§ **Arbeitsanweisung A**
Wiederhole aus den Datensätzen unverändert den Abschnitt, der mit ihrer ersten Zeile beginnt und mit der Zeile endet, die „સેનાપતિઓમાં“ enthält, wobei beide Enden dazugehören.

────────────────

Bevor ich in den Jet steigen konnte, wurden natürlich alle nötigen medizinischen Checks durchgeführt – die ich glücklicherweise bestanden habe.
Manche fragen sich: Warum setze ich mich in Panzer und Kampfjets der Bundeswehr? Die Antwort ist einfach. Ich bin fest davon überzeugt, dass ich nur so authentisch und glaubhaft für die Interessen der Soldatinnen und Soldaten eintreten kann. Und ja, ein kleines bisschen Spaß hat es natürlich auch gemacht.
Ein großes Dankeschön geht an alle, die diesen unvergesslichen Flug möglich gemacht haben. Allen Soldatinnen und Soldaten, die tagtäglich Ihren Dienst für uns verrichten, zolle ich Respekt. Es war mir eine Ehre und ein Privileg, diese Erfahrung zu machen. (MASZ)
In Kurzform lesen sich Strack-Zimmermanns Einlassungen so:
TOP GUN FEELING bei @strackzimmermann – das hat sie jedenfalls selbst über ihren Besuch bei der Bundeswehr gesagt. Da ist sie nach Einladung des Inspekteurs der Luftwaffe in einen Eurofighter gestiegen und konnte mitfliegen.
Bei all dem Spaß: Man kann sich nur glaubhaft für die Interessen der Soldatinnen und Soldaten der #Bundeswehr einsetzen, wenn man vor Ort ist und die Praxis miterlebt. Und wenns dann auch noch Spaß macht…
Wir danken allen, die bei der Bundeswehr für die Interessen unseres Landes eintreten – egal ob auf dem Übungsplatz, im Ausland oder in der Verwaltung
Reaktionen im Netz blieben nicht aus, hier einige Wortmeldungen unter Strack-Zimmermanns Beitrag:
Perfekt! Ab an die Ostfront in der Ukraine mit der Dame! Ist dann doch mal ein Vorbild!!!
Endlich mal den Worten auch Taten folgen lassen!!! Super, besser morgen als übermorgen!!! Und alle, die für weitere Waffenlieferungen sind, bitte unbedingt mitnehmen!!! Hurra!!!
Vielleicht ist dann ja endlich bald Frieden dort!!!
Die sollte man sofort an die Front bringen, mal gucken, ob sie dann immer noch Spaß empfindet. Kriegstreiberin!
Eine furchtbare Frau.
Und auch solche Wortmeldungen sind zu lesen:
Endlich mal Politiker, die sich für die Truppe interessieren.
Sagenhaft, ich bin begeistert.
Mutig.

────────────────

§ **Arbeitsanweisung B**
Nenne alle Bereiche, die der Auszug aufzählt, in denen man bei der Bundeswehr für die Interessen des Landes eintritt.

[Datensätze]
────────────────

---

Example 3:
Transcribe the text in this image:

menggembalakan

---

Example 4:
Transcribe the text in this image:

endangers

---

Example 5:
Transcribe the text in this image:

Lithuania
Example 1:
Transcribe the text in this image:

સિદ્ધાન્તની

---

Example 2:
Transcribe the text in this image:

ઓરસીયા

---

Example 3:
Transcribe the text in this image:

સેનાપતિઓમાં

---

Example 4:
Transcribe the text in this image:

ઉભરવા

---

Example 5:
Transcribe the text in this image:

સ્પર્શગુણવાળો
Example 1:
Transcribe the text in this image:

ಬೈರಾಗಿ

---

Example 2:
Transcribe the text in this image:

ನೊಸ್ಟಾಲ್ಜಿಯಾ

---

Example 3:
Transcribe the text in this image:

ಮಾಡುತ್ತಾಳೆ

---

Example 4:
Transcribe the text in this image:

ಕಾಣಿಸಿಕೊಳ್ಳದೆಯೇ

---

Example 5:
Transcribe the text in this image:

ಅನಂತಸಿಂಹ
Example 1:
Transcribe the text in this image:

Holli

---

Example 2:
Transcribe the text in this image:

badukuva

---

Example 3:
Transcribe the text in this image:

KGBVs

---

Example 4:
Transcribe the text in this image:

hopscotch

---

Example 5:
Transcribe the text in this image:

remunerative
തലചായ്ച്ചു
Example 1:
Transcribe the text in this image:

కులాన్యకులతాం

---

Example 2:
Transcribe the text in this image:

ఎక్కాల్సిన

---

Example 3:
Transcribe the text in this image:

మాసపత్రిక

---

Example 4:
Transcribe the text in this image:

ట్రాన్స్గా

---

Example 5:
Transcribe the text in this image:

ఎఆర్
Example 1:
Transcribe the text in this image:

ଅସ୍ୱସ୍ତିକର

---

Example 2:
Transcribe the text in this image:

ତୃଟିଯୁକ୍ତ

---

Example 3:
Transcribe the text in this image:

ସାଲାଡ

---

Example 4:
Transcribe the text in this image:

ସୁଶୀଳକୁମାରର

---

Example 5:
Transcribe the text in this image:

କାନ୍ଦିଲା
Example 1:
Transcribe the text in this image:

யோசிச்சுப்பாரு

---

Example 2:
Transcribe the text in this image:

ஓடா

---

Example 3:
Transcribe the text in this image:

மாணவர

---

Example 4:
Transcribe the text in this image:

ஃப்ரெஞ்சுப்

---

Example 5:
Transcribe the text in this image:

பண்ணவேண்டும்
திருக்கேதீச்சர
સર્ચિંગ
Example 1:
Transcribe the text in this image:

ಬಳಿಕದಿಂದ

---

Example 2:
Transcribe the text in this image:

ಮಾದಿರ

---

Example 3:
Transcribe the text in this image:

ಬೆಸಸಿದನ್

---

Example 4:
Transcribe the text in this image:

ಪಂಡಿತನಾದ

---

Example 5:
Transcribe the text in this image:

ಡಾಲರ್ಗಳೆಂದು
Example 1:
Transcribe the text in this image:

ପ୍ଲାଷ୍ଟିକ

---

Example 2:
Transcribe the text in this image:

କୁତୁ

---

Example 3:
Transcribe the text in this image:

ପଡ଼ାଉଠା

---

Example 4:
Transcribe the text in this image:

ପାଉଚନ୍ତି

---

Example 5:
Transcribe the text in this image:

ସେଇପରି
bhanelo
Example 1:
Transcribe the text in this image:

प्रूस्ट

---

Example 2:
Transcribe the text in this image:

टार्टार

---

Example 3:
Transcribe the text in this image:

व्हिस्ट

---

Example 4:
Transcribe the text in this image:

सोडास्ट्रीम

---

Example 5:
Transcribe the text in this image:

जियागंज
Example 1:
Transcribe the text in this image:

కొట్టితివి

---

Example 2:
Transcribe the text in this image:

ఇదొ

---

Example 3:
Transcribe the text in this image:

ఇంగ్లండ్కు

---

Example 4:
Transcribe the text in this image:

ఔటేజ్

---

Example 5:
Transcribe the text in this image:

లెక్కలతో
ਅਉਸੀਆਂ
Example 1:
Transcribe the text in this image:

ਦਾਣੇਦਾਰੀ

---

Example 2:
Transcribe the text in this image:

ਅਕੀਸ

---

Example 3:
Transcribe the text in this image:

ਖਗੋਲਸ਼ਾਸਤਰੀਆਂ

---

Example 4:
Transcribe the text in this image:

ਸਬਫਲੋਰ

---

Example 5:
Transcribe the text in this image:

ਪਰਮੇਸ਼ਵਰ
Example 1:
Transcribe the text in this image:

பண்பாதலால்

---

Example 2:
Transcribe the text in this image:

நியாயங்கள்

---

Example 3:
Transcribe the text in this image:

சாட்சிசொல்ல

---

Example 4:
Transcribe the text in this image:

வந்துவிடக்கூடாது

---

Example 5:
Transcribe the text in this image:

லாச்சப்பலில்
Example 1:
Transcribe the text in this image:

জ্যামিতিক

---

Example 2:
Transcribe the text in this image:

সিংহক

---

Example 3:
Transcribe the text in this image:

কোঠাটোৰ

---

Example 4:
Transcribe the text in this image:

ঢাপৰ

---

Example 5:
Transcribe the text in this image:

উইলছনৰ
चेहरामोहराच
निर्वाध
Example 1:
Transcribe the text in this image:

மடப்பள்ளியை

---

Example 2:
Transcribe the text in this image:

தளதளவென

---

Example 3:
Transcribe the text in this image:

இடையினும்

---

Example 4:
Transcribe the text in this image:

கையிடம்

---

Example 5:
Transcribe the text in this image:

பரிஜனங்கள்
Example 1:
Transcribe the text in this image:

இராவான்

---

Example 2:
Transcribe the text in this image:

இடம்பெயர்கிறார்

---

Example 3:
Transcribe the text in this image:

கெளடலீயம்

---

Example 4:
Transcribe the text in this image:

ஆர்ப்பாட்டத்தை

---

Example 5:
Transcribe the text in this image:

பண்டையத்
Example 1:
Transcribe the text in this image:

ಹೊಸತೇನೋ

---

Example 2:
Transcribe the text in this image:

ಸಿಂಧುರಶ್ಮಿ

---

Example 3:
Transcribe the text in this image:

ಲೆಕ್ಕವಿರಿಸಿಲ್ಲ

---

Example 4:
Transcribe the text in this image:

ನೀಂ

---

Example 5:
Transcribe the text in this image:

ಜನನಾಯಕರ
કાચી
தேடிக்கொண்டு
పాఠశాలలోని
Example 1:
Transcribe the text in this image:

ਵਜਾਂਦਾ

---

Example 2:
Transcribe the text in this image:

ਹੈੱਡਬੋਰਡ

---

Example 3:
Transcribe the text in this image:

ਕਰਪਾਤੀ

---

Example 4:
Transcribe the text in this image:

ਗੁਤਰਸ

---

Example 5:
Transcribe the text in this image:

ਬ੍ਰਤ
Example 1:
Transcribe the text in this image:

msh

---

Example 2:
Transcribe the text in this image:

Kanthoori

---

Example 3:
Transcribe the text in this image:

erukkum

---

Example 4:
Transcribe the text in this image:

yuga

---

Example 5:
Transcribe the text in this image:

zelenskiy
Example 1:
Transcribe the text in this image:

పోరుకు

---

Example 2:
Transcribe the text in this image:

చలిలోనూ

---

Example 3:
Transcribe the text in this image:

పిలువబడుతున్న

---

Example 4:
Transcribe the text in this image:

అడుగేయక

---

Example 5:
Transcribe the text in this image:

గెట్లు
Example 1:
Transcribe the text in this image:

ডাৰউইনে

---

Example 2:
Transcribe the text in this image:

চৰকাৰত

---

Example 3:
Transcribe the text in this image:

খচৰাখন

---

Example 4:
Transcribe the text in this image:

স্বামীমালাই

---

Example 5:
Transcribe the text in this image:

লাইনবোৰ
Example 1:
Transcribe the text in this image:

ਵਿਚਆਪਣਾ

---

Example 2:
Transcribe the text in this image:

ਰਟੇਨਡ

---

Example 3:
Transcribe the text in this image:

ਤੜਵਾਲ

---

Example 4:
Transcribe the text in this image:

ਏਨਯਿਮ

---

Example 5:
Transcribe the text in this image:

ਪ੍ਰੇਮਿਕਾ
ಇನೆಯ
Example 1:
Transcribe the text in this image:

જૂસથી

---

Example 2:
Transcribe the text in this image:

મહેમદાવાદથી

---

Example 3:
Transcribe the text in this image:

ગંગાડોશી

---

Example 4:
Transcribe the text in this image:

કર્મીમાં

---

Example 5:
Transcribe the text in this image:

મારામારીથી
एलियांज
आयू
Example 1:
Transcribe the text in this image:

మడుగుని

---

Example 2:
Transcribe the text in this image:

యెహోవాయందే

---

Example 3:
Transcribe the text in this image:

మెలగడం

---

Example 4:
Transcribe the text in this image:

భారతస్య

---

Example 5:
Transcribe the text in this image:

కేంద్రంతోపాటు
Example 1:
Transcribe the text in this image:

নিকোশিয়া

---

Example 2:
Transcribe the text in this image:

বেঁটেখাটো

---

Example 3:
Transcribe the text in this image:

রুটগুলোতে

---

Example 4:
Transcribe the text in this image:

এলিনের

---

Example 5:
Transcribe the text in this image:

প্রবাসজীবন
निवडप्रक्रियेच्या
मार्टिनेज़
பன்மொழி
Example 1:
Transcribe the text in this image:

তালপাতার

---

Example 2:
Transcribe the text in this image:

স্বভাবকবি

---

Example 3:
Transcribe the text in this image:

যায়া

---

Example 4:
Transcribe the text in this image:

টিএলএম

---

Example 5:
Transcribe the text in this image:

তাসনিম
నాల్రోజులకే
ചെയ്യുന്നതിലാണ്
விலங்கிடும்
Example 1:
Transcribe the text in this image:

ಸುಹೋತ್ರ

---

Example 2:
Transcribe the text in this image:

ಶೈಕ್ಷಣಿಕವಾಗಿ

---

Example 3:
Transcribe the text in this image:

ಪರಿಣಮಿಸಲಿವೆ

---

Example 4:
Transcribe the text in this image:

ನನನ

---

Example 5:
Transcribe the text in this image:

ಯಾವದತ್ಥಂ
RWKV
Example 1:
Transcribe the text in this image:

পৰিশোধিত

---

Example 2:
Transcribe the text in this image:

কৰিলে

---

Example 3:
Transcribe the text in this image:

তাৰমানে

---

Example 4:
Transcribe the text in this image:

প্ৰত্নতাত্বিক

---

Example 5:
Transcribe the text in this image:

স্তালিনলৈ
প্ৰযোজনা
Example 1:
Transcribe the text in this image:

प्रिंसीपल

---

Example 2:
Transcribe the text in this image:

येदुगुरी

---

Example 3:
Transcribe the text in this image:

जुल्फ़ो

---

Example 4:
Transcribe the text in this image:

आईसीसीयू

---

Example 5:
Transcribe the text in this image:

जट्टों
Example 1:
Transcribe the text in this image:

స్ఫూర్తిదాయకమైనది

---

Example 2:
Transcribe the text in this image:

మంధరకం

────────────────

§ **Ergebnis A**
---

Example 3:
Transcribe the text in this image:

menggembalakan

---

Example 4:
Transcribe the text in this image:

endangers

---

Example 5:
Transcribe the text in this image:

Lithuania
Example 1:
Transcribe the text in this image:

સિદ્ધાન્તની

---

Example 2:
Transcribe the text in this image:

ઓરસીયા

---

Example 3:
Transcribe the text in this image:

સેનાપતિઓમાં

§ **Ergebnis B**
auf dem Übungsplatz, im Ausland, in der Verwaltung